[Data excerpts]
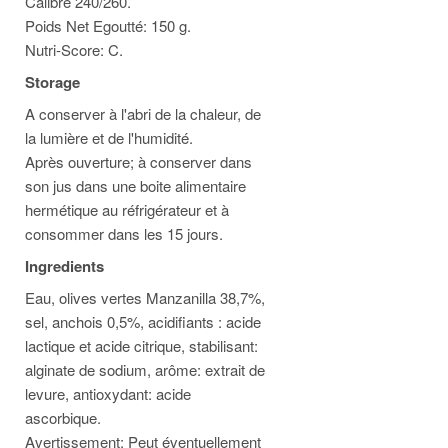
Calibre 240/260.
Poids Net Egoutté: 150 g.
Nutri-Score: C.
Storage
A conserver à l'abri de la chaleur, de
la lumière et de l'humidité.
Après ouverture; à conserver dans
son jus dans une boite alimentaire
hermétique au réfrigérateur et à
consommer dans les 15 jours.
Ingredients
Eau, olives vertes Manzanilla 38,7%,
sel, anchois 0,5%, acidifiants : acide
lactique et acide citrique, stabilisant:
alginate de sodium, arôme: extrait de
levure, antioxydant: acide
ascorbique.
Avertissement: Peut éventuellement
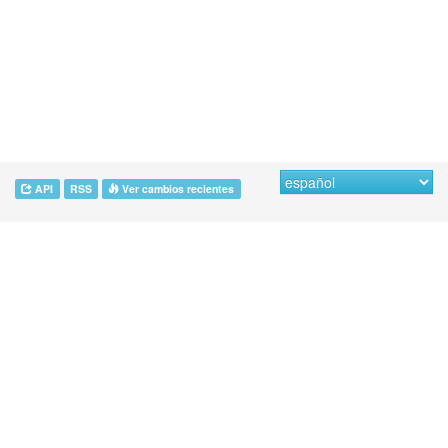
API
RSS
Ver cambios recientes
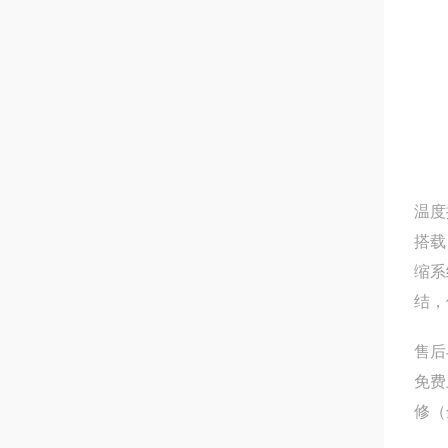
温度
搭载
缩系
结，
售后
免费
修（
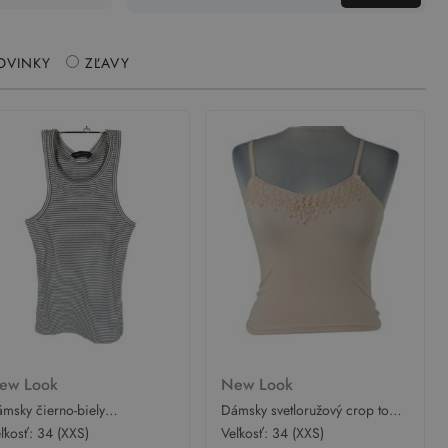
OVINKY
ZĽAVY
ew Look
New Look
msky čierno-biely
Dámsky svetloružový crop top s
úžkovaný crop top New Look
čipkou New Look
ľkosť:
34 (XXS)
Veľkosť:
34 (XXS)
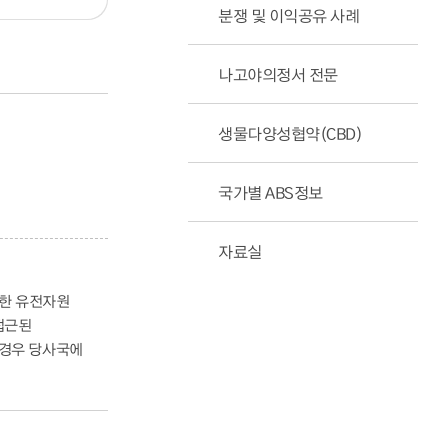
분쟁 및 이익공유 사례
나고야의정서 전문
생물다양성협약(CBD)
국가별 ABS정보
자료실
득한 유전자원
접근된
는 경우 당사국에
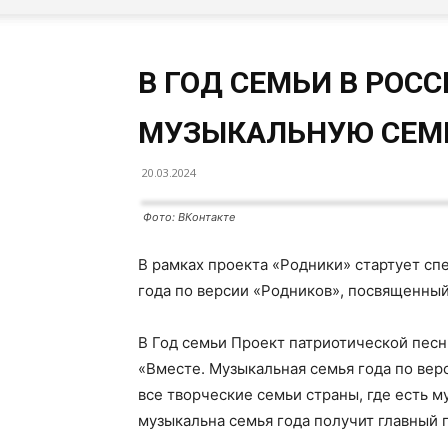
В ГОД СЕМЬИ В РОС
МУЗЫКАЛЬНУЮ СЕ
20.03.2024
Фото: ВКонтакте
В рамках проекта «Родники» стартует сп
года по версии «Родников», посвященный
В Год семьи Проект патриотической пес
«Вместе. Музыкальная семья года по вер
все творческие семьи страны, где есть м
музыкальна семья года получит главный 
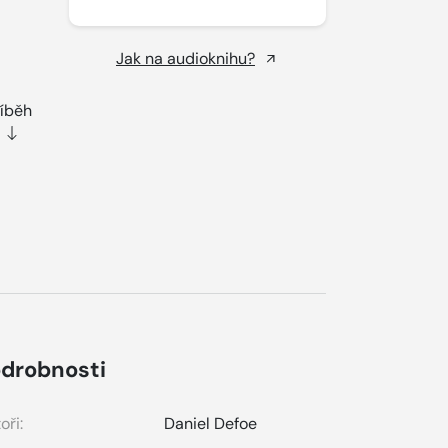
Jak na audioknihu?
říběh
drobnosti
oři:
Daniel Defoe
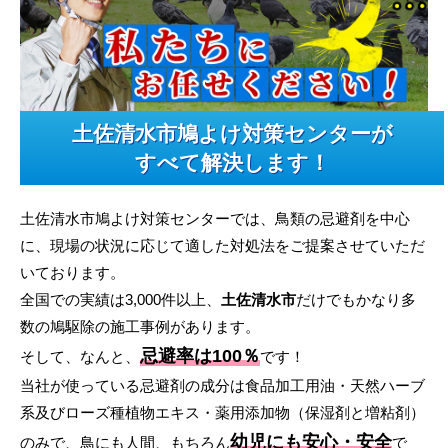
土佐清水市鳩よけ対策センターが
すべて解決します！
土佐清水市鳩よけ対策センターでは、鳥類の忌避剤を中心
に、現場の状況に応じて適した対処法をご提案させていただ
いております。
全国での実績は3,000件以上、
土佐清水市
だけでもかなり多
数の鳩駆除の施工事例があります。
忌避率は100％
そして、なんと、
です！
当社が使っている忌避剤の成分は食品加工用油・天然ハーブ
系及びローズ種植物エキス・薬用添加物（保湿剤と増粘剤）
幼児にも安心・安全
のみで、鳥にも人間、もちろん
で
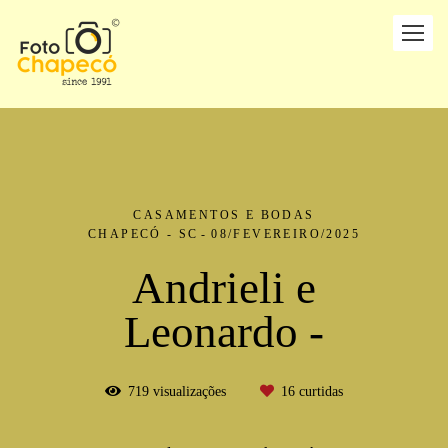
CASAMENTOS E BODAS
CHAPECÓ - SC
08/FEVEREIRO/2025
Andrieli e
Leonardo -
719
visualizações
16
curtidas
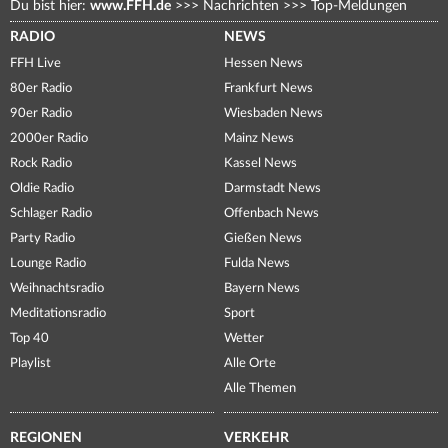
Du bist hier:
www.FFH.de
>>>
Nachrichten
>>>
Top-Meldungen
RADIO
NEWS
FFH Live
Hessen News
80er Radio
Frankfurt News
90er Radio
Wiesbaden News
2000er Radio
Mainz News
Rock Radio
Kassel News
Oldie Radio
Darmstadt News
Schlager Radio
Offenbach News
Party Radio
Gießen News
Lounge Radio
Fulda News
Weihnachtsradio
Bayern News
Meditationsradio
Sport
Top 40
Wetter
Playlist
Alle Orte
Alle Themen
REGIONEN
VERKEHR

> WHAT YOU SHOULD DO: Reproduce all of the data above line for line without changing any of the text, and leave the pictures out of your answer.

> EXERCISE SOLUTION:
Calibre 240/260.
Poids Net Egoutté: 150 g.
Nutri-Score: C.
Storage
A conserver à l'abri de la chaleur, de
la lumière et de l'humidité.
Après ouverture; à conserver dans
son jus dans une boite alimentaire
hermétique au réfrigérateur et à
consommer dans les 15 jours.
Ingredients
Eau, olives vertes Manzanilla 38,7%,
sel, anchois 0,5%, acidifiants : acide
lactique et acide citrique, stabilisant:
alginate de sodium, arôme: extrait de
levure, antioxydant: acide
ascorbique.
Avertissement: Peut éventuellement
API
RSS
Ver cambios recientes
温度
搭载
缩系
结，
售后
免费
修（
OVINKY
ZĽAVY
ew Look
New Look
msky čierno-biely
Dámsky svetloružový crop top s
úžkovaný crop top New Look
čipkou New Look
ľkosť:
34 (XXS)
Veľkosť:
34 (XXS)
분쟁 및 이익공유 사례
나고야의정서 전문
생물다양성협약(CBD)
국가별 ABS정보
자료실
득한 유전자원
접근된
는 경우 당사국에
В ГОД СЕМЬИ В РОС
МУЗЫКАЛЬНУЮ СЕ
20.03.2024
Фото: ВКонтакте
В рамках проекта «Родники» стартует сп
года по версии «Родников», посвященный
В Год семьи Проект патриотической пес
«Вместе. Музыкальная семья года по вер
все творческие семьи страны, где есть м
музыкальна семья года получит главный 
Jak na audioknihu?
říběh
drobnosti
oři:
Daniel Defoe
土佐清水市鳩よけ対策センターが
すべて解決します！
土佐清水市鳩よけ対策センターでは、鳥類の忌避剤を中心
に、現場の状況に応じて適した対処法をご提案させていただ
いております。
全国での実績は3,000件以上、
土佐清水市
だけでもかなり多
数の鳩駆除の施工事例があります。
忌避率は100％
そして、なんと、
です！
当社が使っている忌避剤の成分は食品加工用油・天然ハーブ
系及びローズ種植物エキス・薬用添加物（保湿剤と増粘剤）
幼児にも安心・安全
のみで、鳥にも人間、もちろん
で
CASAMENTOS E BODAS
CHAPECÓ - SC
08/FEVEREIRO/2025
Andrieli e
Leonardo -
719
visualizações
16
curtidas
Du bist hier:
www.FFH.de
>>>
Nachrichten
>>>
Top-Meldungen
RADIO
NEWS
FFH Live
Hessen News
80er Radio
Frankfurt News
90er Radio
Wiesbaden News
2000er Radio
Mainz News
Rock Radio
Kassel News
Oldie Radio
Darmstadt News
Schlager Radio
Offenbach News
Party Radio
Gießen News
Lounge Radio
Fulda News
Weihnachtsradio
Bayern News
Meditationsradio
Sport
Top 40
Wetter
Playlist
Alle Orte
Alle Themen
REGIONEN
VERKEHR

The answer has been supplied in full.